▶ [EXTRAIT À LIRE]:
Conversation avec Cloé Beaugrand

Cloé Beaugrand vit et travaille à Paris. Elle a été sélectionnée et exposera
son oeuvre B1101 pour la 66e édition de Jeune Création, qui se tiendra du
17 au 24 janvier prochains à la galerie Thaddaeus Ropac à Paris Pantin.

 

Propos recueillis par Solène Simon

Pouvez-vous revenir sur votre parcours ?
Après une année de Prépa à l’atelier de Sèvres à Paris, j’ai intégré l’École des Beaux Arts de Valence durant 3 ans. J’ai arrêté, pour faire des boulots alimentaires, j’ai fait de l’intérim, j’ai galéré. Cela m’a motivé à revenir de manière indépendante, à me financer. J’ai donc préparé les concours des Beaux Arts de Grenoble et Cergy-Pontoise, et j’ai été prise aux deux écoles. N’ayant pas envie de revenir sur Paris, je suis allée à Grenoble où j’ai obtenu mon DNSEP en 2012.

Vous utilisez beaucoup la sculpture dans votre travail en recyclant, récupérant des matériaux de toutes sortes. Même des “déchets d’artistes” après le démontage des expositions. Pouvez-vous m’en dire un peu plus sur cette façon que vous avez de travailler ?
À un moment donné j’ai été fatiguée de l’hyperproduction du monde de l’art, il y avait beaucoup trop de choses.  J’ai repensé ma pratique en revenant à des formes plus épurées, avec une certaine économie de moyen et en repensant mon positionnement dans l’art contemporain. J’ai également été confrontée à mes propres limites : je n’avais pas d’atelier, peu d’argent… À un moment donné, en travaillant dans le milieu de l’art, j’ai tenté de transformer mon temps de travail effectif dans les institutions pour en produire et en extirper quelque chose. L’idée était de créer une économie de production en recyclant, en remettant en circulation les matériaux. Je revenais ainsi à la sculpture en reprenant des objets qui avaient déjà appartenu à d’autres artistes. Cela m’a permis d’ancrer mon propos dans la création contemporaine, d’avoir un discours et une production référencée tout en faisant un pied de nez à tous ces grands artistes.

▶ [JEU DE DONNÉES]:
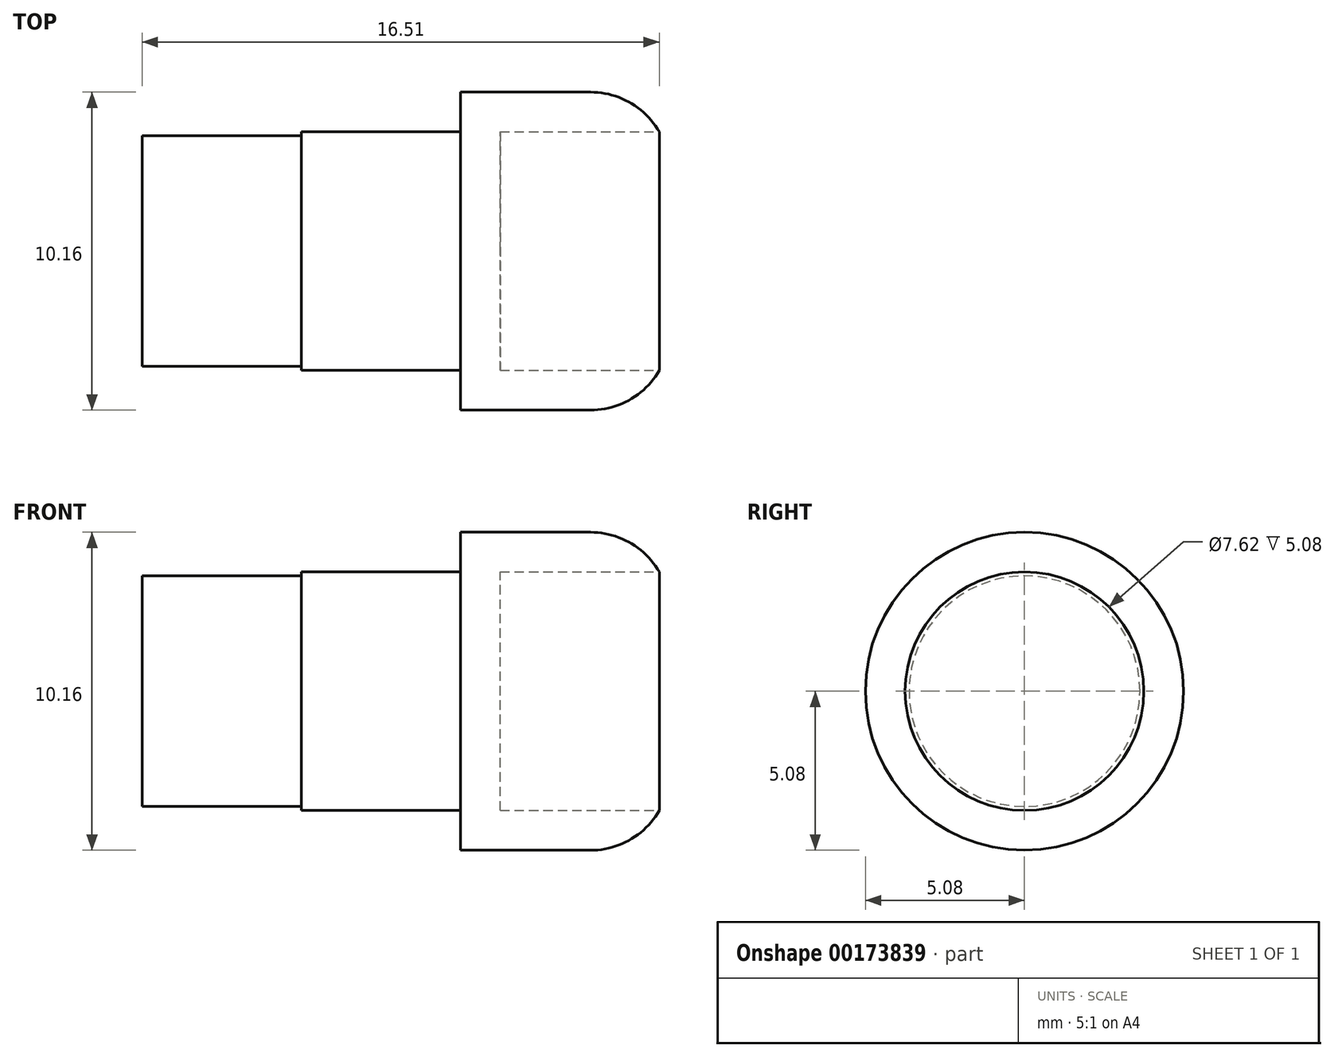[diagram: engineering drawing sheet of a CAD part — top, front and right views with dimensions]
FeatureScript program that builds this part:
annotation { "Feature Type Name" : "Feature", "Feature Type Description" : "" }
export const myFeature = defineFeature(function(context is Context, id is Id, definition is map)
    precondition{}
    {
        {
            var Q0;
            Q0=qCreatedBy(makeId("Right.planeOp"),FACE);
            var sketch = newSketch(context, id + "F0", { "sketchPlane" : qUnion([Q0])});
            skCircle(sketch, "E0", {"center": v(0, 0) * mm, "radius": 5.08 * mm});
            skSolve(sketch);
        }
        {
            var Q0;
            Q0 = qSketchRegion(id + "F0", true);
            extrude(context, id + "F1", {"entities" : qUnion([Q0]), "depth" : 17.78 * mm});
        }
        {
            var Q0;
            Q0=makeQuery(id+"F1.opExtrude","CAP_FACE",FACE,{"disambiguationData":[OSD([sQuery(id+"F0.wireOp",EDGE,"E0")])],"isStart":true});
            var sketch = newSketch(context, id + "F2", { "sketchPlane" : qUnion([Q0])});
            skCircle(sketch, "E1", {"center": v(0, 0) * mm, "radius": 3.68 * mm});
            skSolve(sketch);
        }
        {
            var Q0;
            Q0=makeQuery(id+"F2.imprint","IMPRINT",FACE,{"disambiguationData":[TD([[makeQuery(id+"F2.imprint","IMPRINT",EDGE,{"derivedFrom":sQuery(id+"F2.wireOp",EDGE,"E1")}),-1.0]])]});
            extrude(context, id + "F3", {"entities" : qUnion([Q0]), "operationType" : NewBodyOperationType.REMOVE, "oppositeDirection" : true, "depth" : 6.35 * mm});
        }
        {
            var Q0;
            Q0=makeQuery(id+"F3.boolean.opBoolean","COPY",FACE,{"derivedFrom":makeQuery(id+"F3.opExtrude","CAP_FACE",FACE,{"disambiguationData":[OSD([sQuery(id+"F0.wireOp",EDGE,"E0"),sQuery(id+"F2.wireOp",EDGE,"E1")])],"isStart":false})});
            var sketch = newSketch(context, id + "F4", { "sketchPlane" : qUnion([Q0])});
            skCircle(sketch, "E2", {"center": v(0, 0) * mm, "radius": 3.81 * mm});
            skCircle(sketch, "E3", {"center": v(0, 0) * mm, "radius": 5.08 * mm});
            skSolve(sketch);
        }
        {
            var Q0;
            Q0=makeQuery(id+"F4.imprint","IMPRINT",FACE,{"disambiguationData":[TD([[makeQuery(id+"F4.imprint","IMPRINT",EDGE,{"derivedFrom":sQuery(id+"F4.wireOp",EDGE,"E2")}),-1.0]])]});
            extrude(context, id + "F5", {"entities" : qUnion([Q0]), "operationType" : NewBodyOperationType.REMOVE, "oppositeDirection" : true, "depth" : 5.08 * mm});
        }
        {
            var Q0;
            Q0=makeQuery(id+"F1.opExtrude","CAP_FACE",FACE,{"disambiguationData":[OSD([sQuery(id+"F0.wireOp",EDGE,"E0")])],"isStart":false});
            var sketch = newSketch(context, id + "F6", { "sketchPlane" : qUnion([Q0])});
            skCircle(sketch, "E4", {"center": v(0, 0) * mm, "radius": 3.8 * mm});
            skSolve(sketch);
        }
        {
            var Q0;
            Q0 = qSketchRegion(id + "F6", true);
            extrude(context, id + "F7", {"entities" : qUnion([Q0]), "operationType" : NewBodyOperationType.REMOVE, "oppositeDirection" : true, "depth" : 5.08 * mm});
        }
        {
            var Q0;
            Q0=makeQuery(id+"F1.opExtrude","CAP_FACE",FACE,{"disambiguationData":[OSD([sQuery(id+"F0.wireOp",EDGE,"E0")])],"isStart":true});
            var sketch = newSketch(context, id + "F8", { "sketchPlane" : qUnion([Q0])});
            skCircle(sketch, "E5", {"center": v(0, 0) * mm, "radius": 3.68 * mm});
            skSolve(sketch);
        }
        {
            var Q0;
            Q0 = qSketchRegion(id + "F8", true);
            extrude(context, id + "F9", {"entities" : qUnion([Q0]), "operationType" : NewBodyOperationType.REMOVE, "oppositeDirection" : true, "depth" : 1.27 * mm});
        }
        {
            var Q0;
            Q0=makeQuery(id+"F1.opExtrude","CAP_EDGE",EDGE,{"disambiguationData":[OSD([sQuery(id+"F0.wireOp",EDGE,"E0")])],"isStart":false});
            fillet(context, id + "F10", {"entities" : qUnion([Q0]), "radius" : 2.54 * mm, "tangentPropagation" : true, "allowEdgeOverflow" : false});
        }
    });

▶ [CONSIGNE]:
Recopiez un passage de l'entretien avec Cloé Beaugrand : commencez aux mots « Propos recueillis par » et arrêtez-vous après « DNSEP en 2012. ».

▶ [CORRIGÉ]:
Propos recueillis par Solène Simon

Pouvez-vous revenir sur votre parcours ?
Après une année de Prépa à l’atelier de Sèvres à Paris, j’ai intégré l’École des Beaux Arts de Valence durant 3 ans. J’ai arrêté, pour faire des boulots alimentaires, j’ai fait de l’intérim, j’ai galéré. Cela m’a motivé à revenir de manière indépendante, à me financer. J’ai donc préparé les concours des Beaux Arts de Grenoble et Cergy-Pontoise, et j’ai été prise aux deux écoles. N’ayant pas envie de revenir sur Paris, je suis allée à Grenoble où j’ai obtenu mon DNSEP en 2012.